在謙家喝酒,一群朋朋先行告退。空啤酒罐陣列的影子緩緩爬到牆上,還坐著的人被酒疹纏身,夜晚的尾巴對年過三旬者來說已太過靈活,蛋餅做不出來的我們只好把走在這片土地上遇到的絆絆磕磕給嗝出來,三三兩兩的。
J賺了錢,但生活一片空虛;C覺得創作被侷限。在我看來人生都已進入平流層的人還是有他們的痛苦,酒精把五官給糊了,獨留下特別清澈的黑眼珠,隔著他們的眼珠我能看到純淨的痛苦與焦慮。我試著用某些辭令分析並同理他們,但那些話就像敷的不牢靠的面膜一樣,啪的一下又掉了下來。
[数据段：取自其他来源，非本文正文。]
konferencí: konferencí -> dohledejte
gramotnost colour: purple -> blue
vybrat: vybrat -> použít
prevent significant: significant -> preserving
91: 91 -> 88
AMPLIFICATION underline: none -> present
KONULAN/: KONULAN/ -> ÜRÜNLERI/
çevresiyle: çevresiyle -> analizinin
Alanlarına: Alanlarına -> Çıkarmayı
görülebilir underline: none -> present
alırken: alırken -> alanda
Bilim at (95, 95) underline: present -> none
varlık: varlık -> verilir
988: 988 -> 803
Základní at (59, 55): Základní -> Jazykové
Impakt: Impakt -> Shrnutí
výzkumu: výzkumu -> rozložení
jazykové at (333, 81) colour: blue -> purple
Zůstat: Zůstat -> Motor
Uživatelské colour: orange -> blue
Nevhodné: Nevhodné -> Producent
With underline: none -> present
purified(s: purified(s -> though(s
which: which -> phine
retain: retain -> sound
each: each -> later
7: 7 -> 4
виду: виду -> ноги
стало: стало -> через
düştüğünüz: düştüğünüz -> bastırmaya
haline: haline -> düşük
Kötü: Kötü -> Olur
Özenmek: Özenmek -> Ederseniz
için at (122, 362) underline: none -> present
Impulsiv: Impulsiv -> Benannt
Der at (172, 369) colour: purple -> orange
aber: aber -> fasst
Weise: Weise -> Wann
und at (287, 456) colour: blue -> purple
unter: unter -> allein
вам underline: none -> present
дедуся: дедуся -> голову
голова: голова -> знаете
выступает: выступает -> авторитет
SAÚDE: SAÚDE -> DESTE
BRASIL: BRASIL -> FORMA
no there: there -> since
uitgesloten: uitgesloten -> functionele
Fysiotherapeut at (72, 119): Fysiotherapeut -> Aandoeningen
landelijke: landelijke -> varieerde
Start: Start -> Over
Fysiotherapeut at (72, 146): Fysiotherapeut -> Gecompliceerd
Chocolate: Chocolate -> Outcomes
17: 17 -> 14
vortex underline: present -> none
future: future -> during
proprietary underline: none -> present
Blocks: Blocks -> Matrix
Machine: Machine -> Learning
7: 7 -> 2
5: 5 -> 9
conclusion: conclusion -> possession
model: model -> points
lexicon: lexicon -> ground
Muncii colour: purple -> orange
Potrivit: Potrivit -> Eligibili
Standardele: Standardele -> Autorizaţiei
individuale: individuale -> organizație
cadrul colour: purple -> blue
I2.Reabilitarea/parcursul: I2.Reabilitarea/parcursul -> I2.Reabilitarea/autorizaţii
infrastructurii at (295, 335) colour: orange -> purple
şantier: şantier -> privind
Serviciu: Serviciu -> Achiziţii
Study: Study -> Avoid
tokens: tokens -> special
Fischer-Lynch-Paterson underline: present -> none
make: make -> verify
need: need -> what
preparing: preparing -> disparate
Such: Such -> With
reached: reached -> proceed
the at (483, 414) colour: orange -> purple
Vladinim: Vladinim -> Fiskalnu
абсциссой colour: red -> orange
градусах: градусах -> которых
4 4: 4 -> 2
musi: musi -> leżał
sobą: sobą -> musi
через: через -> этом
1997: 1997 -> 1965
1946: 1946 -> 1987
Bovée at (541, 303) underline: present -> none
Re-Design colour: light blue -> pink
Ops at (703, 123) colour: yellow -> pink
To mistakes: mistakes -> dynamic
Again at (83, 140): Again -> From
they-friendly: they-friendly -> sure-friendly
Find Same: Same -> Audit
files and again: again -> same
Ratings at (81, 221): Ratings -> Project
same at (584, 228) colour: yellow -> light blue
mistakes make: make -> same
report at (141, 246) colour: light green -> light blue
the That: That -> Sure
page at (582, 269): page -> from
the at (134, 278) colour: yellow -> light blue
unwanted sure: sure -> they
深吸了一口氣,我把轉職失敗的結果講了出來。無業了一年半,才發現人要消失在世界上真的沒有很難,一年的過曝讓我幾乎無法顯影,像個透明人在挨家挨戶的敲門。My dream is drying out. 原本以為講完會有酸酸的感覺,沒想到我竟覺得如釋重負,好像終於可以誠懇的面對自己了。
杯子的投影越來越長,長得像一條路。